At this point we were nearly 3½ hours from landfall and close to four hours from a gate. Due to his pain, the patient would not allow me to palpate his abdomen. He remained restless. He denied chest pain or shortness of breath, and was somewhat hypotensive and tachycardic. His respirations were 24 and shallow. The patient stated he had eaten the fish entree shortly after takeoff (now close to five hours earlier), but denied any allergies to seafood. The patient acknowledged he’d had a kidney stone several years earlier, but said this pain was not similar to that. Besides that, he had no significant medical history and took no medications.

Knowing there was someone with greater experience in this area on this plane, I asked the chief purser to summon the father of the earlier patient. When she asked why, I told her that my initial assessment was that the patient may have food poisoning from his earlier meal or possibly was having another kidney stone, but the possibility existed that there was some other, more serious problem, and two heads would be better than one. I also asked her to inform the pilot that this was a potentially serious situation and that we would need to land as soon as practical.
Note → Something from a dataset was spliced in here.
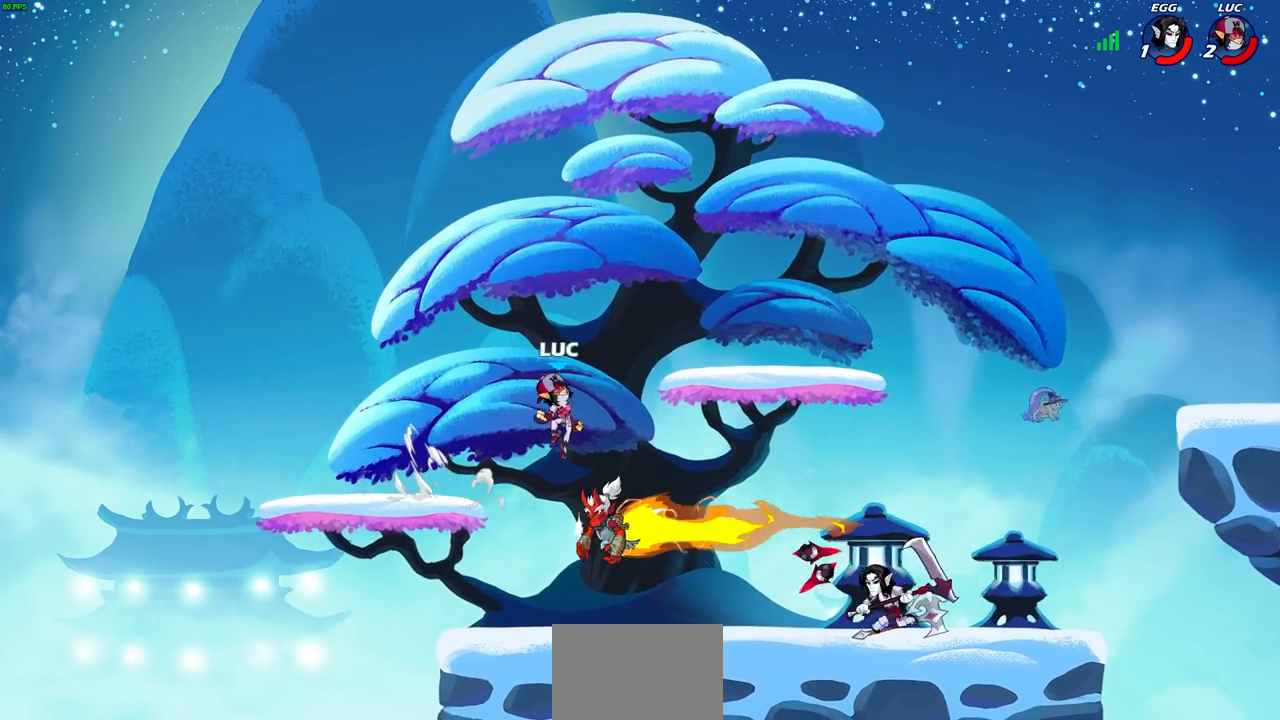
{"buttons": ["CROSS"], "left_stick": "right", "right_stick": "center", "events": [[83, "left_stick", "down-right"], [333, "left_stick", "right"], [433, "CROSS", "down"]]}
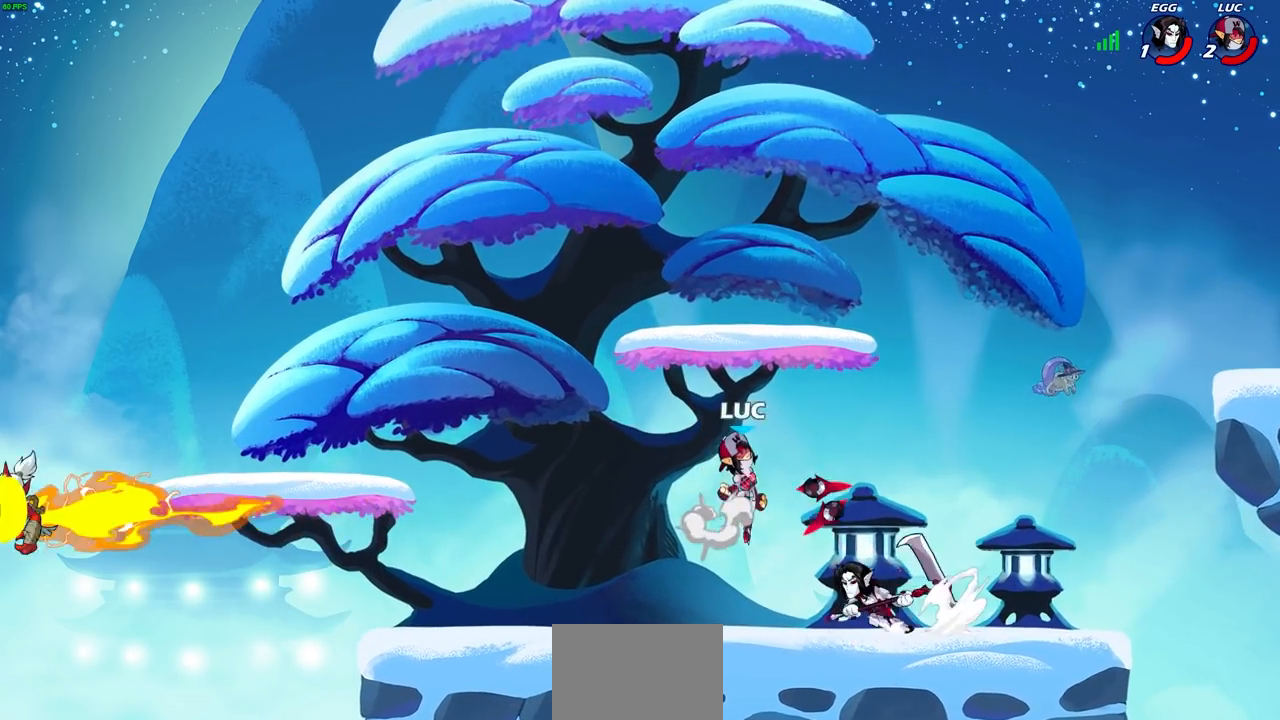
{"buttons": [], "left_stick": "up-left", "right_stick": "center", "events": [[17, "R1", "down"], [33, "left_stick", "up"], [83, "CROSS", "up"], [117, "R1", "up"], [117, "left_stick", "left"], [217, "left_stick", "down-left"], [383, "left_stick", "up-left"]]}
The father of the earlier patient came upstairs, and I informed him of the patient’s situation, history and my tentative diagnosis of food poisoning based on the timing, nature of pain, diarrhea and nausea. The doctor said I may be right, although this could be a recurrence of the kidney stone as well, or perhaps some other, more problematic ailment. We agreed that I should start the IV, run it at about 100cc/hr., place the patient on oxygen, and we would monitor. With about two hours still to go, the IV was in place, about 150cc were on board, and the patient had started to relax in a right lateral recumbent position, with his knees bent. The pilot was informed that this patient would need an ambulance upon arrival.

As we were preparing to land, the chief purser asked us to help the patient to his seat for landing. Unfortunately, the only position of comfort for this patient was as he was on the floor: on his side, with knees bent. It was agreed, with the pilot’s permission, that the doctor and I would take the two seats where the patient had been and brace him against the bulkhead during landing. The patient remained stable during the landing, though he became quite uncomfortable during the approach, possibly from the compression of gas within his mostly empty bowels. (Ever watch a bottle of water that you opened and closed at altitude compress during landing? The pressure change is amazing!) We were cleared for an emergency landing and met at the gate by Los Angeles firefighters and paramedics. I briefed them on the situation, and assisted in loading the patient onto a stair chair and transporting him off the plane.

We never knew what this last patient’s diagnosis was. As with many of our patients, once he was out of our hands, we lost the trail of contact. The first patient was kind enough to write to me a few weeks later and tell me the problem did indeed seem to be food poisoning, and that he felt the lemon drink had helped him recover more quickly than plain water may have. It was nice to have that followup.

Conclusion

As more and more of us travel more frequently and over longer distances, we can expect that the incidence of medical emergencies at altitude will increase. While it would be nice to have AEDs with screens (so we can see EKGs), more than 500cc of normal saline and more than a few rudimentary pieces of airway equipment on board, it is probably hard for an airline to justify the added expense, non-revenue-generating weight and additional maintenance, given that flight attendants are not trained in the use of much of this equipment and the frequency of such emergencies is still somewhat limited. The question one must ask is, are airplane EMS kits properly equipped to manage several patients at once, or one patient for a long period of time? It is not unreasonable to imagine a case where a group of travelers could all be struck with food poisoning at once, or where more than one person develops cardiac or respiratory difficulty after traveling abroad. What is clear is that, as on land, we are limited with resources and options when a medical emergency occurs at 35,000 feet. Paramedics will have to use the most important tools in their toolboxes when such cases arise—their heads!